_WHAT NEEDS TO BE DONE_:
Rewrite the data below with every "common name" changed to "vernacular name", keeping everything else the same.

START DATA TO USE

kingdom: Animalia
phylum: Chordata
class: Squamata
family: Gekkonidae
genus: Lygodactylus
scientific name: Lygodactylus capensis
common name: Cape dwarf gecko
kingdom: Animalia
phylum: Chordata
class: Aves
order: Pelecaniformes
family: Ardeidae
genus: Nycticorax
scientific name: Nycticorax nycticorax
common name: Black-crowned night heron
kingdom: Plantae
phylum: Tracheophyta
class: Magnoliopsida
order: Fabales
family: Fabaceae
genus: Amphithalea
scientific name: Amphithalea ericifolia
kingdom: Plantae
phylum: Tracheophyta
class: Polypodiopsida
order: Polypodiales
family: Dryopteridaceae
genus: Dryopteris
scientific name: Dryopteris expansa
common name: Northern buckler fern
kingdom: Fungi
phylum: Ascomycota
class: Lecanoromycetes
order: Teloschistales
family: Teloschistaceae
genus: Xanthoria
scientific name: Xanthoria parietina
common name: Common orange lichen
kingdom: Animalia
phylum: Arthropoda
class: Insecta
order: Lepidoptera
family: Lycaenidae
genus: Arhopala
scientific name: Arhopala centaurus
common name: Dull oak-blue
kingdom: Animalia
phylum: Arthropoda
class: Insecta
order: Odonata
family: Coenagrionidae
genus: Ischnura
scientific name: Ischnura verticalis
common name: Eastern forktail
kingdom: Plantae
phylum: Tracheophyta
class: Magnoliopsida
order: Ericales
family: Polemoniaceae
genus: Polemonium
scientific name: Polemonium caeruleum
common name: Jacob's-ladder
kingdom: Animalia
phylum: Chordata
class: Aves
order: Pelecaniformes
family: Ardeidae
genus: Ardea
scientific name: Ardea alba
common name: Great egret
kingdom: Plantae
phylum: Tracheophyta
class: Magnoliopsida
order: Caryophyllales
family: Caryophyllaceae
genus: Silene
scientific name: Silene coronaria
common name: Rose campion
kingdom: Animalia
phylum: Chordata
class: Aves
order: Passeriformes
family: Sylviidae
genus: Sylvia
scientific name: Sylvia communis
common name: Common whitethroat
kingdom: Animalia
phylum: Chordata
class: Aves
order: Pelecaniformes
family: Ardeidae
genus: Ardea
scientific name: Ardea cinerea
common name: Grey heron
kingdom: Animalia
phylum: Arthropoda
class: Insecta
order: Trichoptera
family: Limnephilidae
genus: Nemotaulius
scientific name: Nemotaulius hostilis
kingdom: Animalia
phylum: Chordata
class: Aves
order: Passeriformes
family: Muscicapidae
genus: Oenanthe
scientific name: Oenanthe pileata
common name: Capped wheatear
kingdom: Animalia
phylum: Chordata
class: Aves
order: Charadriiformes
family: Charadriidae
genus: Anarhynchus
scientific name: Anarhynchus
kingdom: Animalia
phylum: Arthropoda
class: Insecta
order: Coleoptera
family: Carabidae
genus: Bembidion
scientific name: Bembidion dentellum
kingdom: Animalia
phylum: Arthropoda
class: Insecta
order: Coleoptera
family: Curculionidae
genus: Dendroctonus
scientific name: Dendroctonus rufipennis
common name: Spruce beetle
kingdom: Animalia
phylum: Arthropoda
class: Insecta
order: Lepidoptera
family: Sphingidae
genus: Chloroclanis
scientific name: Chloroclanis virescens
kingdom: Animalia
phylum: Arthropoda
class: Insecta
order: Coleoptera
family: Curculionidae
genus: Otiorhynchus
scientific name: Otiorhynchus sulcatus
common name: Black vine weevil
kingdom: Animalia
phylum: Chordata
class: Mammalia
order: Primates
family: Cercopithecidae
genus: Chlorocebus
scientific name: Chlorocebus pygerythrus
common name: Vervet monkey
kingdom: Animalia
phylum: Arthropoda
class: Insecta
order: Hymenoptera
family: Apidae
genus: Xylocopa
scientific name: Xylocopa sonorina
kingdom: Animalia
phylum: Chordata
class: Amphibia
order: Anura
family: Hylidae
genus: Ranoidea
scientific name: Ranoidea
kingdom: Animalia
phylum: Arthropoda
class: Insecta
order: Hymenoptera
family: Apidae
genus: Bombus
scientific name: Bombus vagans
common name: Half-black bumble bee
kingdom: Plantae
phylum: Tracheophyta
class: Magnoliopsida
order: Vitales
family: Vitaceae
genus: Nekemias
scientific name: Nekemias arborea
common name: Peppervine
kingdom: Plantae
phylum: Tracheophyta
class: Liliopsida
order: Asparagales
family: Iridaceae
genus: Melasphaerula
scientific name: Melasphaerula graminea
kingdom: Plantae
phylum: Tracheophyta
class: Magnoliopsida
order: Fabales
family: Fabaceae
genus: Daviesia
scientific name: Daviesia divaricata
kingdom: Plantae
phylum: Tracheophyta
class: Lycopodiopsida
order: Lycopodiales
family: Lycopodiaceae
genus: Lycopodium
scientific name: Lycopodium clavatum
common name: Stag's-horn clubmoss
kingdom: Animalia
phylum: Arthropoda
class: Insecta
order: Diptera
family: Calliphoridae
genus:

END DATA TO USE

_PROBLEM SOLUTION_:
kingdom: Animalia
phylum: Chordata
class: Squamata
family: Gekkonidae
genus: Lygodactylus
scientific name: Lygodactylus capensis
vernacular name: Cape dwarf gecko
kingdom: Animalia
phylum: Chordata
class: Aves
order: Pelecaniformes
family: Ardeidae
genus: Nycticorax
scientific name: Nycticorax nycticorax
vernacular name: Black-crowned night heron
kingdom: Plantae
phylum: Tracheophyta
class: Magnoliopsida
order: Fabales
family: Fabaceae
genus: Amphithalea
scientific name: Amphithalea ericifolia
kingdom: Plantae
phylum: Tracheophyta
class: Polypodiopsida
order: Polypodiales
family: Dryopteridaceae
genus: Dryopteris
scientific name: Dryopteris expansa
vernacular name: Northern buckler fern
kingdom: Fungi
phylum: Ascomycota
class: Lecanoromycetes
order: Teloschistales
family: Teloschistaceae
genus: Xanthoria
scientific name: Xanthoria parietina
vernacular name: Common orange lichen
kingdom: Animalia
phylum: Arthropoda
class: Insecta
order: Lepidoptera
family: Lycaenidae
genus: Arhopala
scientific name: Arhopala centaurus
vernacular name: Dull oak-blue
kingdom: Animalia
phylum: Arthropoda
class: Insecta
order: Odonata
family: Coenagrionidae
genus: Ischnura
scientific name: Ischnura verticalis
vernacular name: Eastern forktail
kingdom: Plantae
phylum: Tracheophyta
class: Magnoliopsida
order: Ericales
family: Polemoniaceae
genus: Polemonium
scientific name: Polemonium caeruleum
vernacular name: Jacob's-ladder
kingdom: Animalia
phylum: Chordata
class: Aves
order: Pelecaniformes
family: Ardeidae
genus: Ardea
scientific name: Ardea alba
vernacular name: Great egret
kingdom: Plantae
phylum: Tracheophyta
class: Magnoliopsida
order: Caryophyllales
family: Caryophyllaceae
genus: Silene
scientific name: Silene coronaria
vernacular name: Rose campion
kingdom: Animalia
phylum: Chordata
class: Aves
order: Passeriformes
family: Sylviidae
genus: Sylvia
scientific name: Sylvia communis
vernacular name: Common whitethroat
kingdom: Animalia
phylum: Chordata
class: Aves
order: Pelecaniformes
family: Ardeidae
genus: Ardea
scientific name: Ardea cinerea
vernacular name: Grey heron
kingdom: Animalia
phylum: Arthropoda
class: Insecta
order: Trichoptera
family: Limnephilidae
genus: Nemotaulius
scientific name: Nemotaulius hostilis
kingdom: Animalia
phylum: Chordata
class: Aves
order: Passeriformes
family: Muscicapidae
genus: Oenanthe
scientific name: Oenanthe pileata
vernacular name: Capped wheatear
kingdom: Animalia
phylum: Chordata
class: Aves
order: Charadriiformes
family: Charadriidae
genus: Anarhynchus
scientific name: Anarhynchus
kingdom: Animalia
phylum: Arthropoda
class: Insecta
order: Coleoptera
family: Carabidae
genus: Bembidion
scientific name: Bembidion dentellum
kingdom: Animalia
phylum: Arthropoda
class: Insecta
order: Coleoptera
family: Curculionidae
genus: Dendroctonus
scientific name: Dendroctonus rufipennis
vernacular name: Spruce beetle
kingdom: Animalia
phylum: Arthropoda
class: Insecta
order: Lepidoptera
family: Sphingidae
genus: Chloroclanis
scientific name: Chloroclanis virescens
kingdom: Animalia
phylum: Arthropoda
class: Insecta
order: Coleoptera
family: Curculionidae
genus: Otiorhynchus
scientific name: Otiorhynchus sulcatus
vernacular name: Black vine weevil
kingdom: Animalia
phylum: Chordata
class: Mammalia
order: Primates
family: Cercopithecidae
genus: Chlorocebus
scientific name: Chlorocebus pygerythrus
vernacular name: Vervet monkey
kingdom: Animalia
phylum: Arthropoda
class: Insecta
order: Hymenoptera
family: Apidae
genus: Xylocopa
scientific name: Xylocopa sonorina
kingdom: Animalia
phylum: Chordata
class: Amphibia
order: Anura
family: Hylidae
genus: Ranoidea
scientific name: Ranoidea
kingdom: Animalia
phylum: Arthropoda
class: Insecta
order: Hymenoptera
family: Apidae
genus: Bombus
scientific name: Bombus vagans
vernacular name: Half-black bumble bee
kingdom: Plantae
phylum: Tracheophyta
class: Magnoliopsida
order: Vitales
family: Vitaceae
genus: Nekemias
scientific name: Nekemias arborea
vernacular name: Peppervine
kingdom: Plantae
phylum: Tracheophyta
class: Liliopsida
order: Asparagales
family: Iridaceae
genus: Melasphaerula
scientific name: Melasphaerula graminea
kingdom: Plantae
phylum: Tracheophyta
class: Magnoliopsida
order: Fabales
family: Fabaceae
genus: Daviesia
scientific name: Daviesia divaricata
kingdom: Plantae
phylum: Tracheophyta
class: Lycopodiopsida
order: Lycopodiales
family: Lycopodiaceae
genus: Lycopodium
scientific name: Lycopodium clavatum
vernacular name: Stag's-horn clubmoss
kingdom: Animalia
phylum: Arthropoda
class: Insecta
order: Diptera
family: Calliphoridae
genus:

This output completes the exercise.